ILORIN, NIGERIA — Education in northern Kwara State has come to a standstill as schools across the Kaiama Local Government Area were shut indefinitely on Friday, February 20, 2026. The closure follows a definitive refusal by teachers to return to classrooms after a brutal massacre earlier this month that claimed the life of a local school principal, a headmistress, and several students.
The strike is a direct response to the February 3–4 “Kwara Massacre,” where extremist militants—linked to a Boko Haram cell led by a commander known as Sadiku—slaughtered over 200 people in the villages of Woro and Nuku.

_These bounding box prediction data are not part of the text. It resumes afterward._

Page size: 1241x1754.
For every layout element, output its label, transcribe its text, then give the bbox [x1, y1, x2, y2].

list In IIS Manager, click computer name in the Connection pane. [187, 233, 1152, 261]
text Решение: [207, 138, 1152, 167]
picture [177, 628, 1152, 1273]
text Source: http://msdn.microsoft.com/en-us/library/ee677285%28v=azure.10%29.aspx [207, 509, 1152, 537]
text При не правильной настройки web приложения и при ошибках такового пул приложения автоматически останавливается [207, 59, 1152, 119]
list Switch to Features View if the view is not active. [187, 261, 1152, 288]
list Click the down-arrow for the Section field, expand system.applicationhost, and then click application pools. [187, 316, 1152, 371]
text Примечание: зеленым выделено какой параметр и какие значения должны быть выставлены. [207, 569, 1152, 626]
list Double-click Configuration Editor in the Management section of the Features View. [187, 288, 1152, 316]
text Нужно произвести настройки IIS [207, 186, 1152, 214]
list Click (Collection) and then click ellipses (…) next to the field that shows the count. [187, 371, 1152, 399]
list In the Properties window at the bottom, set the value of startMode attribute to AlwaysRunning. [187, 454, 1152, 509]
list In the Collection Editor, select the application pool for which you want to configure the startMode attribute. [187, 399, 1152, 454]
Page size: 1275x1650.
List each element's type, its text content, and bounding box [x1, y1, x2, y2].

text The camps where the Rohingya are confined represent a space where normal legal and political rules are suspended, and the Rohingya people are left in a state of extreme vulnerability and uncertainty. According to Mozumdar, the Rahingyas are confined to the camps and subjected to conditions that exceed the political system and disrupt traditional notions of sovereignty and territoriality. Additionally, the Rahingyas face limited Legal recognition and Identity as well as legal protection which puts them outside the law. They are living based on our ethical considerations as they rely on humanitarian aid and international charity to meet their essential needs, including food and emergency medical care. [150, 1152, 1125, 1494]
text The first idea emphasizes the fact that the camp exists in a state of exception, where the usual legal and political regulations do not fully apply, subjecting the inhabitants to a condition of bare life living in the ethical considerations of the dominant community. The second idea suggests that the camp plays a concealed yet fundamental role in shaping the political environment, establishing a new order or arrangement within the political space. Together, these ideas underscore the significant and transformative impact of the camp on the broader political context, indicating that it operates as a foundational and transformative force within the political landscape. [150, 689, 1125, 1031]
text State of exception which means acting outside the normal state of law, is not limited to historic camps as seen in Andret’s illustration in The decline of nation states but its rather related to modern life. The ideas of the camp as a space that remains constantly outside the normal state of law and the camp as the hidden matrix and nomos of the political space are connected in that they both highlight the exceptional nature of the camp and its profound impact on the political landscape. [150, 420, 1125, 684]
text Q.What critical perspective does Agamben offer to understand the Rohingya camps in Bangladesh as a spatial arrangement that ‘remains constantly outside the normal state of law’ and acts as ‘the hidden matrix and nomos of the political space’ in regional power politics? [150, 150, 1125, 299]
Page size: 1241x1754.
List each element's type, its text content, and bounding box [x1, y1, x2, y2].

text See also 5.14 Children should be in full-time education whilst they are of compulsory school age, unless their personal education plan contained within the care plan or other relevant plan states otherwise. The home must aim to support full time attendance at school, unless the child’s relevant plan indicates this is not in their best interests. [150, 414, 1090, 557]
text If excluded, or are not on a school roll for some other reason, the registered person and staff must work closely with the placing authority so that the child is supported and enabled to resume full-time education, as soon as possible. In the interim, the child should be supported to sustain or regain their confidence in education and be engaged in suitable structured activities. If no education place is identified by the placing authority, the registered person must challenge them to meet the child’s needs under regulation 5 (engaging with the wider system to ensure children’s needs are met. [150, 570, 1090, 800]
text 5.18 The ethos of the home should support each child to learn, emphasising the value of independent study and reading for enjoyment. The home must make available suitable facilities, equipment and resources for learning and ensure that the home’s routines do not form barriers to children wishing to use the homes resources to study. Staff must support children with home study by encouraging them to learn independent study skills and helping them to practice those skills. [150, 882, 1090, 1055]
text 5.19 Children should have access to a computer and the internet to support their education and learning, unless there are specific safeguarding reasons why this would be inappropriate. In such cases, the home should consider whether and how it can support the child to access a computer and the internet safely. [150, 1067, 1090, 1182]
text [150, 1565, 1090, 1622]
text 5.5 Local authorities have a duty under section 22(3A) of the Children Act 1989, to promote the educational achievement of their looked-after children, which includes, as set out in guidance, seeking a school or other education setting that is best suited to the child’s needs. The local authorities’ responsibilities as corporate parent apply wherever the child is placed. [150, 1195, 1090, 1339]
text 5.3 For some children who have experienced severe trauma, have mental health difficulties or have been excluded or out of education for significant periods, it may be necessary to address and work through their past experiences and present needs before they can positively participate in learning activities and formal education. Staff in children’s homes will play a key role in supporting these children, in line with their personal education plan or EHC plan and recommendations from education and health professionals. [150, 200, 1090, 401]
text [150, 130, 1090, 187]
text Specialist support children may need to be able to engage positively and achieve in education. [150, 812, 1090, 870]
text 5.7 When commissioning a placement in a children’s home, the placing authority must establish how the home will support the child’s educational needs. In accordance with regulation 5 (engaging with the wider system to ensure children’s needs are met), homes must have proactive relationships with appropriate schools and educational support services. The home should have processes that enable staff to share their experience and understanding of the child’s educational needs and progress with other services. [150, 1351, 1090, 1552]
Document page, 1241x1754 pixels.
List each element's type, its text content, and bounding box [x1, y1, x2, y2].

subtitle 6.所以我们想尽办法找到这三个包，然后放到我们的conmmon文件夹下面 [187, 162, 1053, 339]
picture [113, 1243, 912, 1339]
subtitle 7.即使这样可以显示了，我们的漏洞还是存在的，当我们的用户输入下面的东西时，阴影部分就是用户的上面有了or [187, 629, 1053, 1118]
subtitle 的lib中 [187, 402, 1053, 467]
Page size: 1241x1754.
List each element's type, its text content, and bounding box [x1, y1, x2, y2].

The Killing of the Principal
Witnesses and community leaders confirmed that a primary school principal and a headmistress were among those targeted during the “execution phase” of the attack.
- The Attack: Militants on motorcycles surrounded the villages and used a false “call to prayer” to lure residents into the open before opening fire.
- Targeting Education: The principal was reportedly executed in front of his home after the group set fire to several educational buildings, consistent with the group’s “anti-Western education” ideology.
- Student Victims: Initial reports from the Red Cross confirm that at least 12 schoolchildren were among those killed or burnt alive during the ten-hour siege.
Teachers’ Demands: “No Security, No School”
The Nigeria Union of Teachers (NUT), Kwara State chapter, declared that its members would not resume duties until the federal government provides permanent military outposts in the affected border communities.
“We cannot ask our members to be sacrificial lambs. A principal was killed, a headmistress was killed, and children were slaughtered in their homes. Until there is a visible and permanent military presence in these schools, they remain closed indefinitely.” — NUT Representative, Kwara State, Feb 19, 2026
A Regional Security Emergency
The massacre is being described as the deadliest jihadist attack of the decade outside of northeast Nigeria.
| Category | Detail |
| Total Casualties | 162–200+ confirmed dead; hundreds displaced. |
| Perpetrators | Attributed to Boko Haram (Sadiku cell); some officials point to Lakurawa. |
| Motive | Retaliation for villagers rejecting a demand to adopt extremist Sharia law. |
| Government Action | President Tinubu has ordered an army battalion to move into Kaiama. |
The “Displaced” Education Crisis
With schools shut, thousands of children in the Borgu region are now without access to learning. Many teachers have fled to the state capital, Ilorin, or across the border into Benin Republic, fearing that the forests around the Kainji National Park have become a permanent base for the insurgents.
Governor AbdulRahman AbdulRazaq has called the incident a “national disaster” and a “genocide,” but local residents say they feel abandoned. “We are farmers and educators,” one displaced resident told reporters. “Food is not our primary problem—security is. We cannot teach when we are waiting to die.”